Trump’s kabuki cruise missile strike on Syria, which earned near universal applause from corporate media (FAIR.org, 4/7/17), also loosed another barrage of Trump-reboot stories. Whether it was CNN pundit Fareed Zakaria absurdly saying Trump finally “became president” (FAIR.org, 4/7/17) or Washington Post warhawk Jennifer Rubin (4/7/17) asking if the bombing will “reset his presidency,” nothing seems to get elite pundits to credulously reassess a president quite like bombing a Middle Eastern country. Right on cue, Sen. John McCain weighed in with his own upbeat outlook for a Trump “reboot” that drove fawning headlines across the media landscape (Yahoo, 4/7/17; NBC News, 4/7/17; The Hill, 4/7/17).
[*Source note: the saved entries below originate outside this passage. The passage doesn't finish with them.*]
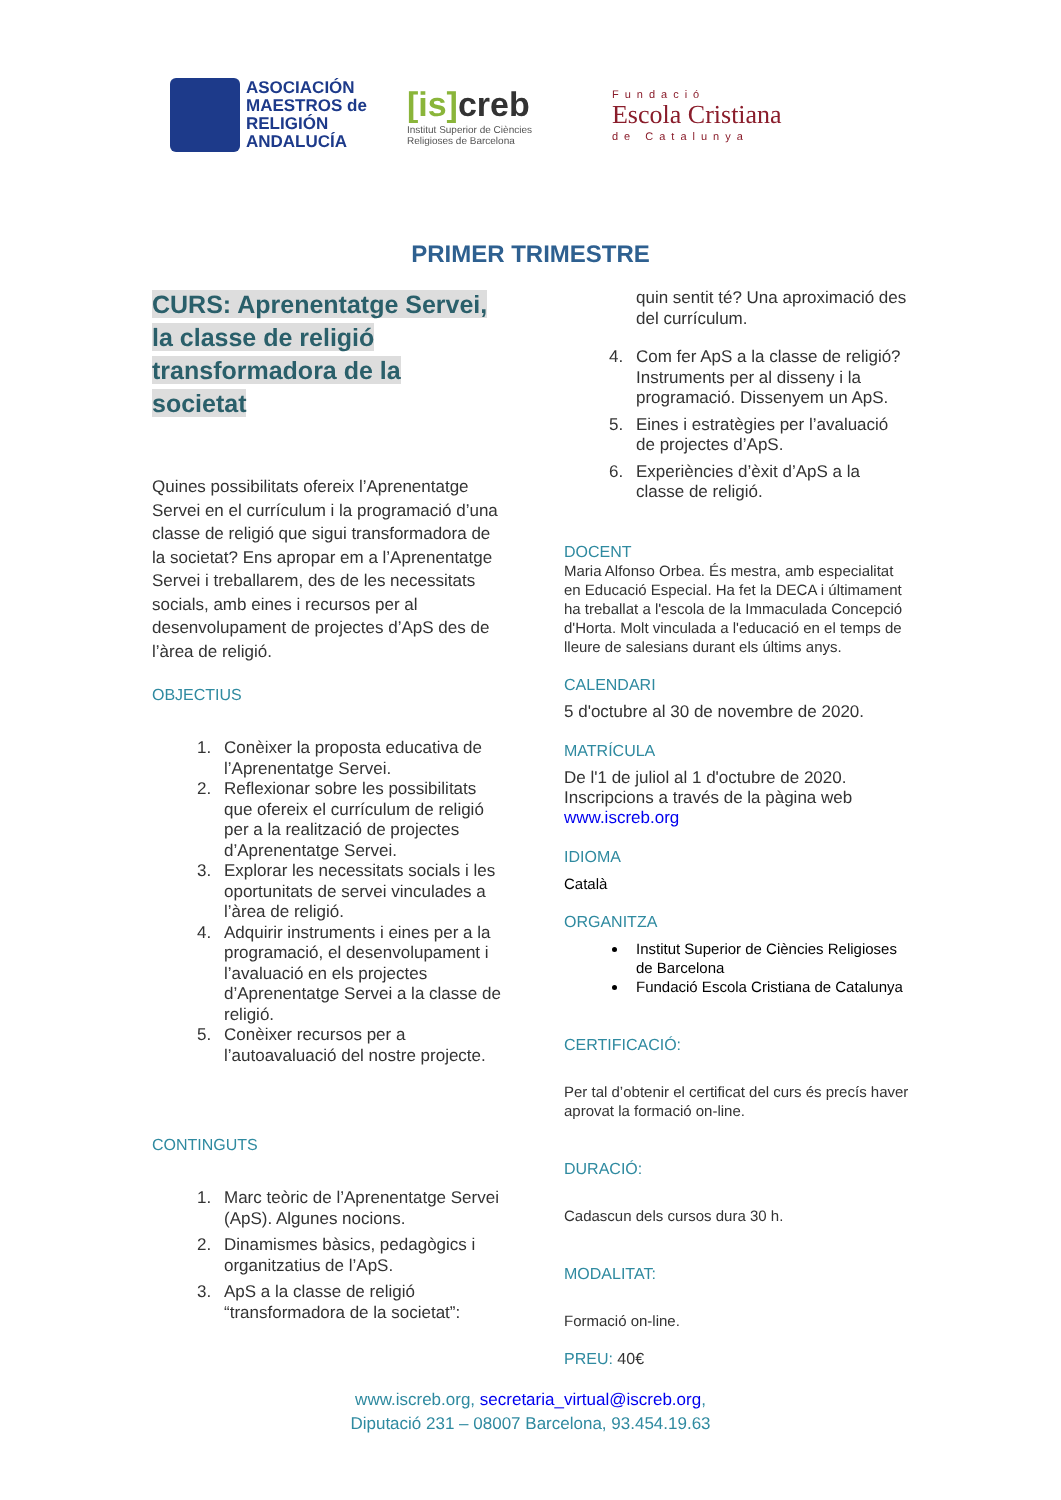ASOCIACIÓN
MAESTROS de
RELIGIÓN
ANDALUCÍA
[is] creb
Institut Superior de Ciències
Religioses de Barcelona
Fundació
Escola Cristiana
de Catalunya
PRIMER TRIMESTRE
CURS: Aprenentatge Servei,
la classe de religió
transformadora de la
societat
Quines possibilitats ofereix l’Aprenentatge Servei en el currículum i la programació d’una classe de religió que sigui transformadora de la societat? Ens apropar em a l’Aprenentatge Servei i treballarem, des de les necessitats socials, amb eines i recursos per al desenvolupament de projectes d’ApS des de l’àrea de religió.
OBJECTIUS
1. Conèixer la proposta educativa de l’Aprenentatge Servei.
2. Reflexionar sobre les possibilitats que ofereix el currículum de religió per a la realització de projectes d’Aprenentatge Servei.
3. Explorar les necessitats socials i les oportunitats de servei vinculades a l’àrea de religió.
4. Adquirir instruments i eines per a la programació, el desenvolupament i l’avaluació en els projectes d’Aprenentatge Servei a la classe de religió.
5. Conèixer recursos per a l’autoavaluació del nostre projecte.
CONTINGUTS
1. Marc teòric de l’Aprenentatge Servei (ApS). Algunes nocions.
2. Dinamismes bàsics, pedagògics i organitzatius de l’ApS.
3. ApS a la classe de religió “transformadora de la societat”:
quin sentit té? Una aproximació des del currículum.
4. Com fer ApS a la classe de religió? Instruments per al disseny i la programació. Dissenyem un ApS.
5. Eines i estratègies per l’avaluació de projectes d’ApS.
6. Experiències d’èxit d’ApS a la classe de religió.
DOCENT
Maria Alfonso Orbea. És mestra, amb especialitat en Educació Especial. Ha fet la DECA i últimament ha treballat a l'escola de la Immaculada Concepció d'Horta. Molt vinculada a l'educació en el temps de lleure de salesians durant els últims anys.
CALENDARI
5 d'octubre al 30 de novembre de 2020.
MATRÍCULA
De l'1 de juliol al 1 d'octubre de 2020.
Inscripcions a través de la pàgina web
www.iscreb.org
IDIOMA
Català
ORGANITZA
Institut Superior de Ciències Religioses de Barcelona
Fundació Escola Cristiana de Catalunya
CERTIFICACIÓ:
Per tal d’obtenir el certificat del curs és precís haver aprovat la formació on-line.
DURACIÓ:
Cadascun dels cursos dura 30 h.
MODALITAT:
Formació on-line.
PREU: 40€
www.iscreb.org, secretaria_virtual@iscreb.org,
Diputació 231 – 08007 Barcelona, 93.454.19.63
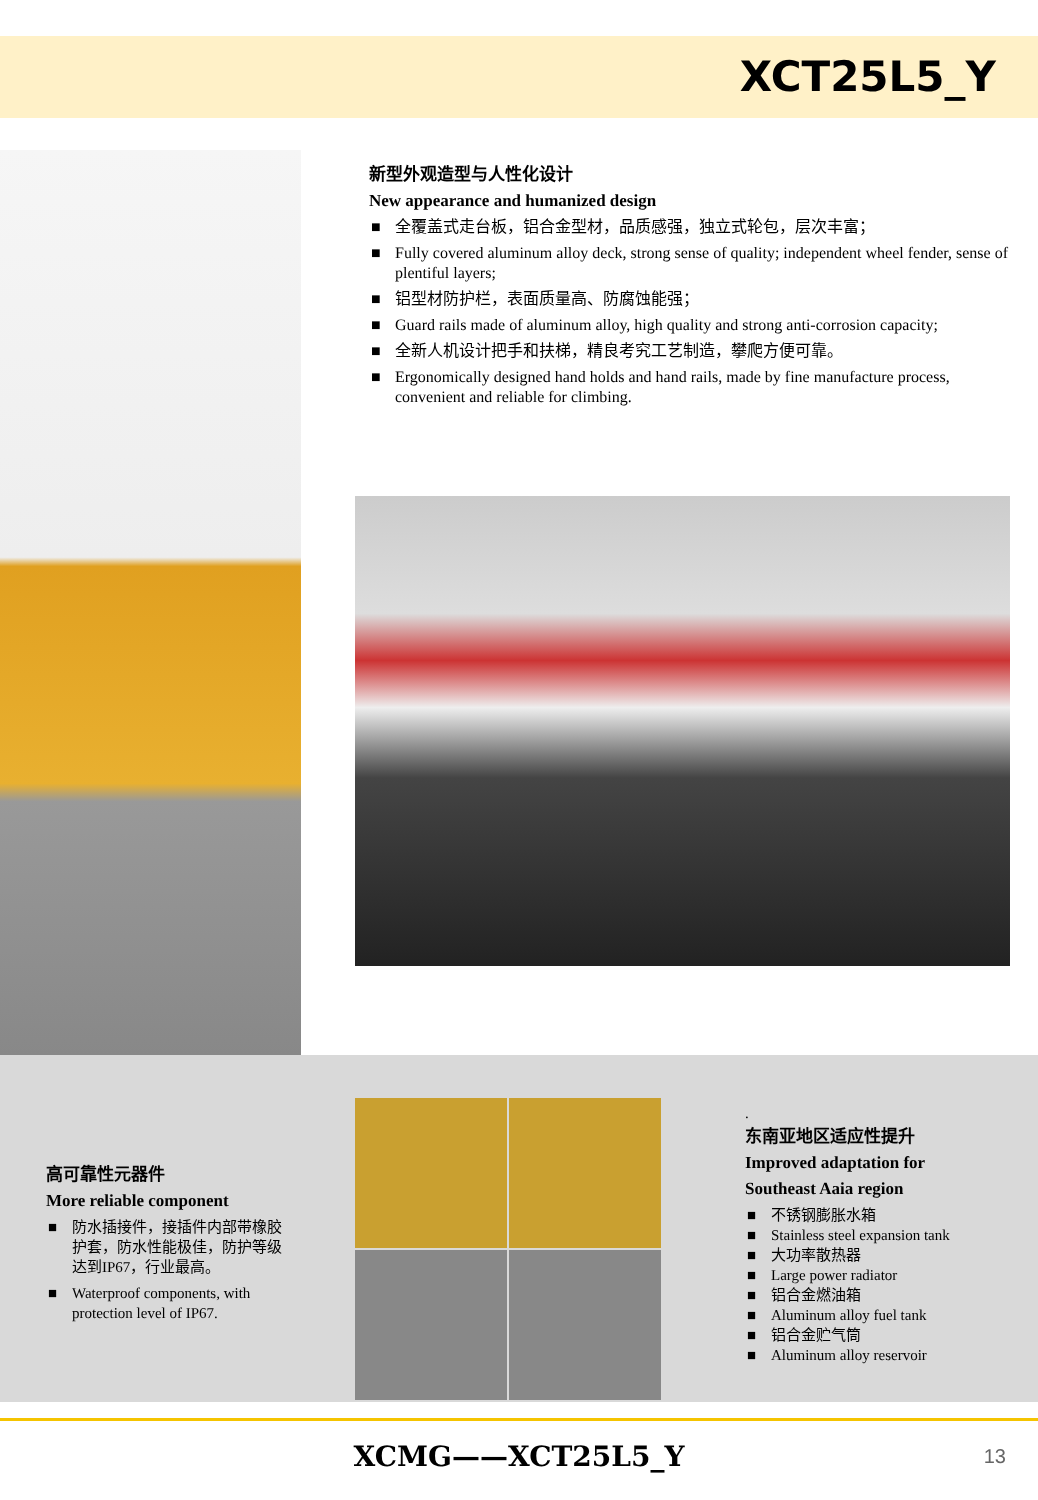XCT25L5_Y
新型外观造型与人性化设计
New appearance and humanized design
■ 全覆盖式走台板，铝合金型材，品质感强，独立式轮包，层次丰富；
■ Fully covered aluminum alloy deck, strong sense of quality; independent wheel fender, sense of plentiful layers;
■ 铝型材防护栏，表面质量高、防腐蚀能强；
■ Guard rails made of aluminum alloy, high quality and strong anti-corrosion capacity;
■ 全新人机设计把手和扶梯，精良考究工艺制造，攀爬方便可靠。
■ Ergonomically designed hand holds and hand rails, made by fine manufacture process, convenient and reliable for climbing.
高可靠性元器件
More reliable component
■ 防水插接件，接插件内部带橡胶护套，防水性能极佳，防护等级达到IP67，行业最高。
■ Waterproof components, with protection level of IP67.
.
东南亚地区适应性提升
Improved adaptation for
Southeast Aaia region
■ 不锈钢膨胀水箱
■ Stainless steel expansion tank
■ 大功率散热器
■ Large power radiator
■ 铝合金燃油箱
■ Aluminum alloy fuel tank
■ 铝合金贮气筒
■ Aluminum alloy reservoir
XCMG——XCT25L5_Y 13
Of late, the standards for marking a “reset” seem to have eroded even further. A fairly ordinary, coordinated PR push at the end of April was evidence of another broad reboot for the Trump White House (Yahoo, 4/30/17; NBC News, 4/30/17). That one was supposedly bracketed by two other, smaller, country-specific reboots Trump has had with China (Wall Street Journal, 4/4/17; The Hill, 4/13/17; Chicago Tribune, 4/14/17) and, just last week, Russia (Politico, 5/10/17). Of course, the latter has gained a whole new ironic cast in light of recent events, particularly this passage about Trump’s closed-to-US-press meeting with Russian diplomats in the Oval Office last week: “The images and upbeat statements from the two sides were in jarring contrast to the rising alarm in Washington among Democrats and some Republicans that Trump might be concealing Russian influence over his actions.”
If you’re counting, that makes at least 13 reboot moments (with a few side resets) since last April—an average of one a month. But the exact number is less important here than the overall trend, which finds that the media’s thoroughly flawed “Trump reset” narratives have not stopped, but instead have clearly accelerated since he has become president. Corporate media, in other words, still have not learned their lesson about the skepticism and diligence needed to cover Trump in power. He and his administration may make infrequent, isolated changes around the margins, but there is zero reason to believe that he or it will—or indeed, can—fundamentally change. To keep pretending otherwise only erodes the already crumbling trust in the press, and does a disservice to the American public during one of the most critical times in the modern history of our democracy.